16-11-08 Arado - Malhadonça - Bicos Alto - Pradolã - Coucão - Meda da Rocalva - Roca Negra - Arrocela e Arado


Há 15 dias atrás deparei com uns cenários dos quais me recordarei durante muito tempo. Presenciei um pôr-do-sol dos mais lindos que vi até hoje, daqueles que gente vê e houve o seu apelo… o sol deitava-se por de trás do Coucão, no prado de Iteiro de Ovos, e eu tinha de ir lá, tinha de ir ao seu encontro. Um apelo incontrolável sem explicação mas tinha de ir lá custe o que custasse.
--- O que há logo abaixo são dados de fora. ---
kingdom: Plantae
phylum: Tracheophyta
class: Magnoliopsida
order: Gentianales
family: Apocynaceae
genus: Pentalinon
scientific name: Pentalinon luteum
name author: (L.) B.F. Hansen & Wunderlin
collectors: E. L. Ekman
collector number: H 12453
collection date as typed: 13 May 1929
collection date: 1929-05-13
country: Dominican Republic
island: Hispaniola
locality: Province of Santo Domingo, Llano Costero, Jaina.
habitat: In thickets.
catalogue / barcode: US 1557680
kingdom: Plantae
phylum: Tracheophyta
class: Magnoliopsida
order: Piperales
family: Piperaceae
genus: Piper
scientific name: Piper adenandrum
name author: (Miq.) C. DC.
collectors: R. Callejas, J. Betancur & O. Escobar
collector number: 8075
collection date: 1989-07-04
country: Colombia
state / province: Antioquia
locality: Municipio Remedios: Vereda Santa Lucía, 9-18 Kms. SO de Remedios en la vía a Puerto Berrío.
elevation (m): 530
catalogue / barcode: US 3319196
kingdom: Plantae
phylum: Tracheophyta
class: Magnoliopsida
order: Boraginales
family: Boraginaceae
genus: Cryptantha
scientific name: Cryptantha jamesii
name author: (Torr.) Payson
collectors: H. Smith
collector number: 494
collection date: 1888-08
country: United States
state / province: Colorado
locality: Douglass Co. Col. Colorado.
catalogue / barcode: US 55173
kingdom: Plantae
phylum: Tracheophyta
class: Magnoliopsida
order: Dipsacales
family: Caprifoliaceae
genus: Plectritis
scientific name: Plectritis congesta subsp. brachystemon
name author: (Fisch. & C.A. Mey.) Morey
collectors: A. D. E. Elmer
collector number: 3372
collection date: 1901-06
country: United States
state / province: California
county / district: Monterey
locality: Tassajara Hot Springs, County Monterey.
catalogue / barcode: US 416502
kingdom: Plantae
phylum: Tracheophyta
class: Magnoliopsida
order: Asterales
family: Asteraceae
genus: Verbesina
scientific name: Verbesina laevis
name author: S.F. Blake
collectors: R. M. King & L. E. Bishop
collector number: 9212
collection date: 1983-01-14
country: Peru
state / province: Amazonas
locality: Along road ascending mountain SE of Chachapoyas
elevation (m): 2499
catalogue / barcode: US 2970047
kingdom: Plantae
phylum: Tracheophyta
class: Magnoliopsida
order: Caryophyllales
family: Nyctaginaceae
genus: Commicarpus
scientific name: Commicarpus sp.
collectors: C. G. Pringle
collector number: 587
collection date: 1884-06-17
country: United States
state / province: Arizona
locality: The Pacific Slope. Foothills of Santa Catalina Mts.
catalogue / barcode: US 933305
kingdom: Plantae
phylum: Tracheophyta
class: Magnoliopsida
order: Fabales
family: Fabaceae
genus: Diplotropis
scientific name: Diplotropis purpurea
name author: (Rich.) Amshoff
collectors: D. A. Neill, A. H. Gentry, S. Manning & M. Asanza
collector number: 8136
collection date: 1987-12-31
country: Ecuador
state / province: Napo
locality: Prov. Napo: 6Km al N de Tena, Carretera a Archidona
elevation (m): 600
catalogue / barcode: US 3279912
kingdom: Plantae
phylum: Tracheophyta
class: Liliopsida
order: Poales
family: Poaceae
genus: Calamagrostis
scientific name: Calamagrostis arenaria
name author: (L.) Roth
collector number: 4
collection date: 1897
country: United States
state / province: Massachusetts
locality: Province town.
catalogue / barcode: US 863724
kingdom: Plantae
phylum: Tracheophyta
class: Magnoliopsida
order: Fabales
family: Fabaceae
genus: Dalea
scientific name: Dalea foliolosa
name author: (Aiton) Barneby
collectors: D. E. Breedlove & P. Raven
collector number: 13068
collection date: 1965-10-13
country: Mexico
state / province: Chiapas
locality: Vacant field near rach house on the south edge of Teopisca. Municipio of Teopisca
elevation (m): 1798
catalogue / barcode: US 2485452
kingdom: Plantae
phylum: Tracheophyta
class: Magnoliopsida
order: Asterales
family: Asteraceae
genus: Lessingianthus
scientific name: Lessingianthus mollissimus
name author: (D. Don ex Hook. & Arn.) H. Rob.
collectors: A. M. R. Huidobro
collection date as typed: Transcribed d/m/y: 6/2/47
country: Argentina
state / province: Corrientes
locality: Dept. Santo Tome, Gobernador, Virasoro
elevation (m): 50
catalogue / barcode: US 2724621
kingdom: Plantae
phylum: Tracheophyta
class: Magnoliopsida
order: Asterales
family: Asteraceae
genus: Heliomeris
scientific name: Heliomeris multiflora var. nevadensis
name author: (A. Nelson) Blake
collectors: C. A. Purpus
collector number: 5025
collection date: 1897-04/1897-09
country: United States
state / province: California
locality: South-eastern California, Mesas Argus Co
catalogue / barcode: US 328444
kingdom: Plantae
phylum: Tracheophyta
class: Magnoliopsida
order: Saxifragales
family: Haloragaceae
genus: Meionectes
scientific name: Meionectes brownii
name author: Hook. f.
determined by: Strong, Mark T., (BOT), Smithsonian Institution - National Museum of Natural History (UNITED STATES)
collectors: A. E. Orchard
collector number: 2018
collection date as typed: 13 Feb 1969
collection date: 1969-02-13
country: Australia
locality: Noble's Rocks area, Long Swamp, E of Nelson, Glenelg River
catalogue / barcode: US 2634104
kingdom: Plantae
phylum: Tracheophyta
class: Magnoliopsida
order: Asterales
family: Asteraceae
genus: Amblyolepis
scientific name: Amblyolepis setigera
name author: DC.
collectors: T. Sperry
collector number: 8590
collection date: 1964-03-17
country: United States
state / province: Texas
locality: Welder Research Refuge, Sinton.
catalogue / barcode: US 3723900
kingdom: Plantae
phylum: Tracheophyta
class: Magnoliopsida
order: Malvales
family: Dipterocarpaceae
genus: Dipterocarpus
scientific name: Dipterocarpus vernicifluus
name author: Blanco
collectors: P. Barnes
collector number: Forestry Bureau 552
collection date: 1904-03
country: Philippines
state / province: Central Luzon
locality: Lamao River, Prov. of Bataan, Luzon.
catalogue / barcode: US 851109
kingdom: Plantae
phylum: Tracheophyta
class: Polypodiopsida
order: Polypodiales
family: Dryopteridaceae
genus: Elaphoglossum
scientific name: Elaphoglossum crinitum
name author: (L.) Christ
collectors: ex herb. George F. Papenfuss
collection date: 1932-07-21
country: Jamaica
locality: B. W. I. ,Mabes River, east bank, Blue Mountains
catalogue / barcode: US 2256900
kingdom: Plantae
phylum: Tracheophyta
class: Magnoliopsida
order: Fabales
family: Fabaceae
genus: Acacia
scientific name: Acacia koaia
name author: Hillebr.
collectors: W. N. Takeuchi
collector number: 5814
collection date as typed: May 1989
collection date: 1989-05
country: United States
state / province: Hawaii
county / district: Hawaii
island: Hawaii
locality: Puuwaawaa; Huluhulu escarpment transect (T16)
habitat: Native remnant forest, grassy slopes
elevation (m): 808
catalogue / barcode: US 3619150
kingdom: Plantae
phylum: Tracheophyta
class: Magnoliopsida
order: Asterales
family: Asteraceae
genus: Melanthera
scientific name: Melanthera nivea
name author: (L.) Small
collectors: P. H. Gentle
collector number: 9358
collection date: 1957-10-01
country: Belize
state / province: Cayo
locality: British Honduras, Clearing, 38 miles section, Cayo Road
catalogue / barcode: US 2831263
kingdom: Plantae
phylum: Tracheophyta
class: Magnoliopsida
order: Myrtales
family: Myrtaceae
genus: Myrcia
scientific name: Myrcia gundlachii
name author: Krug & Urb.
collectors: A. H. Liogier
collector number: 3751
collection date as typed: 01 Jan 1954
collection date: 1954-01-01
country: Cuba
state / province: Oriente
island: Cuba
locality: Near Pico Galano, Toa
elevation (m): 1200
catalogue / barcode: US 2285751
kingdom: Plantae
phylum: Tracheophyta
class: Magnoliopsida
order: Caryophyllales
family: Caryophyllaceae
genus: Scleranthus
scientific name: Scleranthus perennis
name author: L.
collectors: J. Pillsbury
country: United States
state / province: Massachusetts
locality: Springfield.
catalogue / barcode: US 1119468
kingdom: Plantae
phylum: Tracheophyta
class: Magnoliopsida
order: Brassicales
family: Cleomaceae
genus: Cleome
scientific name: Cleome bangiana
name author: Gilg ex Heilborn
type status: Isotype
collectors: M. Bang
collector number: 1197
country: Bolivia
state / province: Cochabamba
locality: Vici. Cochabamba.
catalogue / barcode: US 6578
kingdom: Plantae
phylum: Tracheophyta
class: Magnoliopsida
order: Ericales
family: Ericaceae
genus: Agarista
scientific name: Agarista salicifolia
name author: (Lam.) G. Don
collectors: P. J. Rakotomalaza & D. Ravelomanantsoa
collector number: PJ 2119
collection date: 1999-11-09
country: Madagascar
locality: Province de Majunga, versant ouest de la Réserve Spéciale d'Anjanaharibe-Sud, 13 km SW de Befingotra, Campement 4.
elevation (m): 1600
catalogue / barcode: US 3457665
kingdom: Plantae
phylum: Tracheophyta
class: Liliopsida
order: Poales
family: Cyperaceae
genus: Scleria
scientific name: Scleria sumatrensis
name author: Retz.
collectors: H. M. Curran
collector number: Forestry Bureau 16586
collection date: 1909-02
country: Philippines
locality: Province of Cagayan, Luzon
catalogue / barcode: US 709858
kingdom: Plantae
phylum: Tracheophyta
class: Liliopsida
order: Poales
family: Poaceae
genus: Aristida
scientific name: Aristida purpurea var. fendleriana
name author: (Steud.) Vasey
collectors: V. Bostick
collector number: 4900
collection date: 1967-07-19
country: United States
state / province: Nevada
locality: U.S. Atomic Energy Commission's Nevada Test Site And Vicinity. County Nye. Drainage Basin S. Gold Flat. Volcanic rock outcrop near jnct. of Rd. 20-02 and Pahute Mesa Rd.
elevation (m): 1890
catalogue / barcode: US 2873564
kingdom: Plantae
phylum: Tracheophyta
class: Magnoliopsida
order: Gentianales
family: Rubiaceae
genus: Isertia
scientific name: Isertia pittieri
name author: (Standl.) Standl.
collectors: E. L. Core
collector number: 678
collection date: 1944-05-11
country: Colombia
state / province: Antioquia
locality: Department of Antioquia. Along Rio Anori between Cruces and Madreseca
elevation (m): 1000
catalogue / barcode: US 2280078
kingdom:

Hoje de 16 de Novembro resolvi por pernas ao caminho. Bem cedo levantei para ter tempo de fazer e a acabar a volta ainda de dia. Comecei no Arado e fui em direcção a Malhadonça, passei a Ponte de servas e o Cutelo das Pias e a Roca Negra espreitavam lá de cima, acenavam com um ar sedutor e eu claro fui me deixando seduzir conforme ia subindo. Passei a Casa de Pinhô e comecei a subir os Bicos Altos sem pressas, saboreando cada passo que dava, apreciando cada paisagem e claro esbanjando charme, entrando num jogo de sedução entre mim e a serra de minha paixão… Cheguei a Pradolã tirei algumas fotos, poucas, já não tinha quase bateria nenhuma na máquina. Lembrei me dos conselhos dos meus companheiros e parei para assimilar aquele momento, aquelas paisagens mas não podia me demorar, ele estava a minha espera e eu não sabia o tempo que ia levar até lá chegar. Continuei caminho, cruzei me com uns montanheiros de Lisboa a quem dei algumas orientações.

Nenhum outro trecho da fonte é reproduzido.